Train accuracy: 0.8750
Test  accuracy: 0.8800


Scikit-learn accuracy: 0.8800  (our model: 0.8800)

5. Results & Reflection¶

What was built: Binary classification via logistic regression — forward pass, BCE loss, gradient descent, decision boundary, and ROC/AUC evaluation.

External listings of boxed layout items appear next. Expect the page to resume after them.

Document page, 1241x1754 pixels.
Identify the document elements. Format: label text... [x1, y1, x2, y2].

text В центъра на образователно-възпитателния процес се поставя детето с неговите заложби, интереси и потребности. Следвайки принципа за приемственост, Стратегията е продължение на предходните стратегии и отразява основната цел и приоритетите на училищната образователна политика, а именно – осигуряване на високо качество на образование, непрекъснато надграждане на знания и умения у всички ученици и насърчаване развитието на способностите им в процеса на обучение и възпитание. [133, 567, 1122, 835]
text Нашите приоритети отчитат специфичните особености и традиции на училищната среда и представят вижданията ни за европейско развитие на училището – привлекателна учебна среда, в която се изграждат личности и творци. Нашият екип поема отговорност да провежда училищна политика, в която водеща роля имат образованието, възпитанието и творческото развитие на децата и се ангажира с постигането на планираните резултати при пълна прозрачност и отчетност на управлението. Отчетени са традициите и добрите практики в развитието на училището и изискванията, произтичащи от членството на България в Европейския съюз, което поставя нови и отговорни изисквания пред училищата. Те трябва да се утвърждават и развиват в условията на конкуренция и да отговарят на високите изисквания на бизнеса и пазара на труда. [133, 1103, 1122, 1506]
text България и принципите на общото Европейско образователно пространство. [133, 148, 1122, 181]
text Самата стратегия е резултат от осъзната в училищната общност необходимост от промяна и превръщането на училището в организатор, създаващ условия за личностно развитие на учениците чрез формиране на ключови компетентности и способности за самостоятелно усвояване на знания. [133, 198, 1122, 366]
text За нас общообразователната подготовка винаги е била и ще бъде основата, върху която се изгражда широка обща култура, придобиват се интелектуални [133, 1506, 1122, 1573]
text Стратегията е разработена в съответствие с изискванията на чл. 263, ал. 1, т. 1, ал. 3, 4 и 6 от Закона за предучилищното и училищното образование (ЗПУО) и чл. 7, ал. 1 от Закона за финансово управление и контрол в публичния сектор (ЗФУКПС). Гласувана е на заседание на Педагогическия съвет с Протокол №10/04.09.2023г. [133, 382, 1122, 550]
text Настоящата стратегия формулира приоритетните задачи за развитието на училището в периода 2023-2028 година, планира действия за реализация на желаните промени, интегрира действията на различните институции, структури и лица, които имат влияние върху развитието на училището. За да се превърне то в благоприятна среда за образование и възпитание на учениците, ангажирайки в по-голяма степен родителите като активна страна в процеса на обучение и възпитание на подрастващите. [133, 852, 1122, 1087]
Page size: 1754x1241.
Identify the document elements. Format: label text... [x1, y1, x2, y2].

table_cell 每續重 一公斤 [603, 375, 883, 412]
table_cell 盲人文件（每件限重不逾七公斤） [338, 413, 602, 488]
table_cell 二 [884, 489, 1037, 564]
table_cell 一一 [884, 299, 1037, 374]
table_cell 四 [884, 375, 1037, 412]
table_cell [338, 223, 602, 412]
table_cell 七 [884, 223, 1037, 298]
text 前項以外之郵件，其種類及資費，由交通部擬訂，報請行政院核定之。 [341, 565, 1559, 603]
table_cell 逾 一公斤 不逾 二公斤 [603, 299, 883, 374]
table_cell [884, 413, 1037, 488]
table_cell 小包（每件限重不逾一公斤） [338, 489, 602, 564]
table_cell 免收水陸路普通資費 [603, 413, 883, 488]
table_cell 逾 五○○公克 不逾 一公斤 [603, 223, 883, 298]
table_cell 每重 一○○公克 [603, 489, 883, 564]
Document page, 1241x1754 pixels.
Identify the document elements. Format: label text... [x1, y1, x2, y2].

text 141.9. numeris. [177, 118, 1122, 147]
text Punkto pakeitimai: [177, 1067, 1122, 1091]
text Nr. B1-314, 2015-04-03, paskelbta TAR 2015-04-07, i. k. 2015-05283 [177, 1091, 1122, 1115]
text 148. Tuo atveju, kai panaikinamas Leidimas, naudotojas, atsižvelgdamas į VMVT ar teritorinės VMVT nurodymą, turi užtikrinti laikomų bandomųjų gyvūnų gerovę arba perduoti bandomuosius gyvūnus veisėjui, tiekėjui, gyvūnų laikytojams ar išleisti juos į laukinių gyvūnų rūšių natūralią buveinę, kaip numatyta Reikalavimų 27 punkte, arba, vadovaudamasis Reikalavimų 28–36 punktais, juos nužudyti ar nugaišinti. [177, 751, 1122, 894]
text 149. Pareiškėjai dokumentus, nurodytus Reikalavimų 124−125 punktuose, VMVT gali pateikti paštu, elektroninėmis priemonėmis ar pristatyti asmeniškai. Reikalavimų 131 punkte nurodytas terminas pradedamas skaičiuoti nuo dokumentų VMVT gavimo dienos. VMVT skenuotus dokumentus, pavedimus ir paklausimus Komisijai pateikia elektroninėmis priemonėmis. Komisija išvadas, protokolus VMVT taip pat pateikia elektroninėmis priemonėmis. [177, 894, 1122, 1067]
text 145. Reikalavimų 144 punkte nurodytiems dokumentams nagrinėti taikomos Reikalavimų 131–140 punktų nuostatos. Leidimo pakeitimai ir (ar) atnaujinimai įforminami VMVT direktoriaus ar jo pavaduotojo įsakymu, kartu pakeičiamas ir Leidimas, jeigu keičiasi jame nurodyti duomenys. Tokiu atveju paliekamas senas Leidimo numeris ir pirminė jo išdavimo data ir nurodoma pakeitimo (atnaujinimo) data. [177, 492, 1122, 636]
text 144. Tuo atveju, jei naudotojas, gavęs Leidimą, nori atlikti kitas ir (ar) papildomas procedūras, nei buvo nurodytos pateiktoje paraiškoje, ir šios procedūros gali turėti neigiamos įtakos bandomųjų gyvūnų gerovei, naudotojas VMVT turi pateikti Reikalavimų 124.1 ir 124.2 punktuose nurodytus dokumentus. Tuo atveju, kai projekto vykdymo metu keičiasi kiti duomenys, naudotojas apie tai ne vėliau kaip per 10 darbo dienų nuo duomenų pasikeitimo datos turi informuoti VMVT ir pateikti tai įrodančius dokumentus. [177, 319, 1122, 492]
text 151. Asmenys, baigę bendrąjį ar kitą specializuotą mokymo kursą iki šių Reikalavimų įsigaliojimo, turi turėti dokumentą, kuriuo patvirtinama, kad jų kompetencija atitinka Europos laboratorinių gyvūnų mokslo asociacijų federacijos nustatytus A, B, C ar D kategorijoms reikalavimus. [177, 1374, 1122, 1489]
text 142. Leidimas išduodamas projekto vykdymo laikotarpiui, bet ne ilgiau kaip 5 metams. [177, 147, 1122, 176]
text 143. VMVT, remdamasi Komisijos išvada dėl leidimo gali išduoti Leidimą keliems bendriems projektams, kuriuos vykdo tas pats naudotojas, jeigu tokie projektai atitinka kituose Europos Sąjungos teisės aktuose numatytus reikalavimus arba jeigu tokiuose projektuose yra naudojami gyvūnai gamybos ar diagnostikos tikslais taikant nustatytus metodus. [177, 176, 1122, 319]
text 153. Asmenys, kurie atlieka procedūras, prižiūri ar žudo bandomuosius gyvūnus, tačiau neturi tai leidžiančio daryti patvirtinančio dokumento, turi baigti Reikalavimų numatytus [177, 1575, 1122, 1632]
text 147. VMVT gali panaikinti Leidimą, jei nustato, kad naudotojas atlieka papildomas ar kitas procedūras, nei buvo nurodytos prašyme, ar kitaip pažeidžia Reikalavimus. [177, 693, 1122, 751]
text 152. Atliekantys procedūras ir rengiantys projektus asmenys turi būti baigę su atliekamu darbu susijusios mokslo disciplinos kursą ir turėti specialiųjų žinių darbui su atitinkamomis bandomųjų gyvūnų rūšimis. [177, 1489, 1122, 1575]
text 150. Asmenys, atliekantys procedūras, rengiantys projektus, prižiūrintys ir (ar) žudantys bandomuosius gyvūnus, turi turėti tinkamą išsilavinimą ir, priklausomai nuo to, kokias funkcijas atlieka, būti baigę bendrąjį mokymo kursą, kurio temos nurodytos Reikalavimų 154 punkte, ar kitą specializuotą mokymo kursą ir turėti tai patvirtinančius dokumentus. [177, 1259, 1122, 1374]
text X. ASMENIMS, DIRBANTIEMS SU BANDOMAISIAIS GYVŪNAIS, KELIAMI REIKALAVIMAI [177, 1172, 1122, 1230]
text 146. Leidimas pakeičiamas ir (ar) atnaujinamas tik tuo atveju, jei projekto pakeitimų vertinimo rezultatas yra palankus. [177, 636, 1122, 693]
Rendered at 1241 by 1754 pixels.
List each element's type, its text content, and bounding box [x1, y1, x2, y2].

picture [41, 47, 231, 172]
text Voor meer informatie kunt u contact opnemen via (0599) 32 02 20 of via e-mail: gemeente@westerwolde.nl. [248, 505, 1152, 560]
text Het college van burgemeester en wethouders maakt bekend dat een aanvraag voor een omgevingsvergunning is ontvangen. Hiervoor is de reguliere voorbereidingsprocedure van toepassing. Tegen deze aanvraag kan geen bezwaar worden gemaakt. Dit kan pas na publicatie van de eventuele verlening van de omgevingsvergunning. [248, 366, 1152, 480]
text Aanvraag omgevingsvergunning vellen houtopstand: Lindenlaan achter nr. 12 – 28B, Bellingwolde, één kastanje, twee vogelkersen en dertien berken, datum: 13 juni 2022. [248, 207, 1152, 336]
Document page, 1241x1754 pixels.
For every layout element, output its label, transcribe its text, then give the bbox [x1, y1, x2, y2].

What math made it possible:

Sigmoid function (ch074): maps linear output to probabilities in [0,1]
Chain rule (ch215): gradient of BCE through sigmoid simplifies to p - y
Mini-batch SGD (ch227): stochastic gradient accumulation for scalable training
AUC as area under ROC curve (ch222): integral of TPR as function of FPR

Extension challenges:

Implement L2 regularisation: add lambda * sum(w^2) to the loss and lambda * w to the gradient. Plot decision boundaries as lambda increases.
Extend to multiclass using softmax + categorical cross-entropy.
Replace gradient descent with Newton’s method (second-order): use the Hessian X^T * diag(p*(1-p)) * X to converge in fewer steps.